Texte à lire -
'''

Nous voici parvenus à l’époque où les saints lieux commencent à briller d’un éclat qui ne s’effacera plus. Constantin 154 , ayant fait monter la religion sur le trône, écrivit à Macaire, évêque de Jérusalem. Il lui ordonna de décorer le tombeau du Sauveur d’une superbe basilique 155 . Hélène, mère de l’empereur, se transporta en Palestine, et fit elle-même chercher le Saint-Sépulcre. Il avait été caché sous la fondation des édifices d’Adrien. Un Juif, apparemment chrétien, qui, selon Sozomène, avait gardé des Mémoires de ses pères, indiqua la place où devait se trouver le tombeau. Hélène eut la gloire de rendre à la religion le monument sacré. Elle découvrit encore trois croix, dont l’une se fit reconnaître à des miracles pour la croix du Rédempteur 156 . Non seulement on bâtit une magnifique église auprès du Saint-Sépulcre, mais Hélène en fit encore élever deux autres : l’une sur la crèche du Messie à Bethléem, l’autre sur la montagne des Oliviers, en mémoire de l’Ascension du Seigneur 157 . Des chapelles, des oratoires, des autels, marquèrent peu à peu tous les endroits consacrés par les actions du Fils de l’Homme : les traditions orales furent écrites et mises à l’abri de l’infidélité de la mémoire.

En effet Eusèbe, dans son Histoire de l’Église, dans sa Vie de Constantin, et dans son Onomasticum urbium et locorum sacrae Scripturae, nous décrit à peu près les saints lieux tels que nous les voyons aujourd’hui. Il parle du Saint-Sépulcre, du Calvaire, de Bethléem, de la montagne des Oliviers, de la grotte où Jésus-Christ révéla les mystères aux apôtres 158 . Après lui vient saint Cyrille, que j’ai déjà cité plusieurs fois : il nous montre les stations sacrées telles qu’elles étaient avant et après les travaux de Constantin et de sainte Hélène ; Socrate, Sozomène, Théodoret, Evagre, donnent ensuite la succession de plusieurs évêques depuis Constantin jusqu’à Justinien : Macaire 159 , Maxime 160 , Cyrille 161 , Herennius, Héraclius, Hilaire 162 , Jean 163 , Salluste, Martyrius, Elie, Pierre, Macaire II 164 , et Jean 165 , quatrième du nom 166 .

Saint Jérôme, retiré à Bethléem vers l’an 385, nous a laissé en divers endroits de ses ouvrages le tableau le plus complet des lieux saints 167 . " Il serait trop long, dit-il dans une de ses lettres 168 , de parcourir tous les âges depuis l’Ascension du Seigneur jusqu’au temps où nous vivons, pour raconter combien d’évêques, combien de martyrs, combien de docteurs sont venus à Jérusalem ; car ils auraient cru avoir moins de piété et de science s’ils n’eussent adoré Jésus-Christ dans les lieux mêmes où l’Evangile commença à briller du haut de la Croix. "

'''

Consigne -
Citez tous les lieux dont Eusèbe parle, d'après le texte sur les lieux saints. Les données n'ont aucun lien avec le texte sur les lieux saints.

Données fournies -
'''

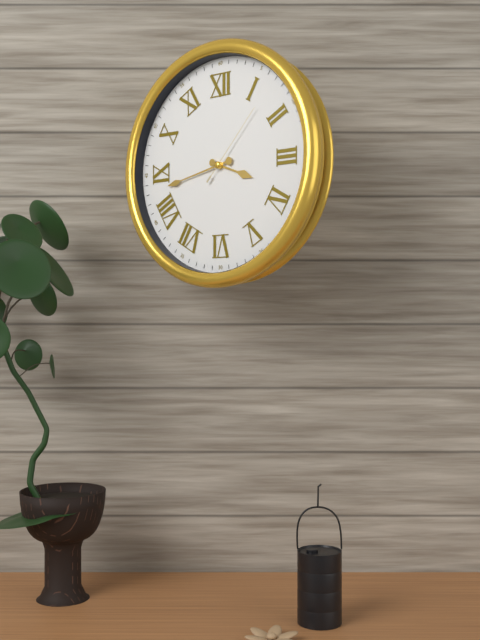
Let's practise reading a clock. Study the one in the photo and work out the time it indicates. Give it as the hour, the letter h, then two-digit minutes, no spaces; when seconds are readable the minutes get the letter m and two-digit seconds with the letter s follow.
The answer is 3h43m07s
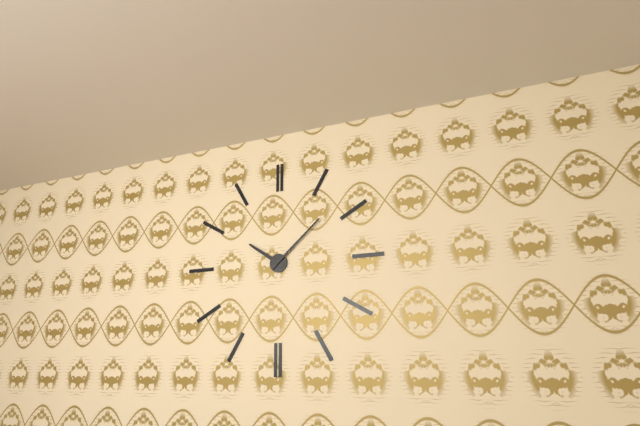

'''

Réponse -
- le Saint-Sépulcre
- le Calvaire
- Bethléem
- la montagne des Oliviers
- la grotte où Jésus-Christ révéla les mystères aux apôtres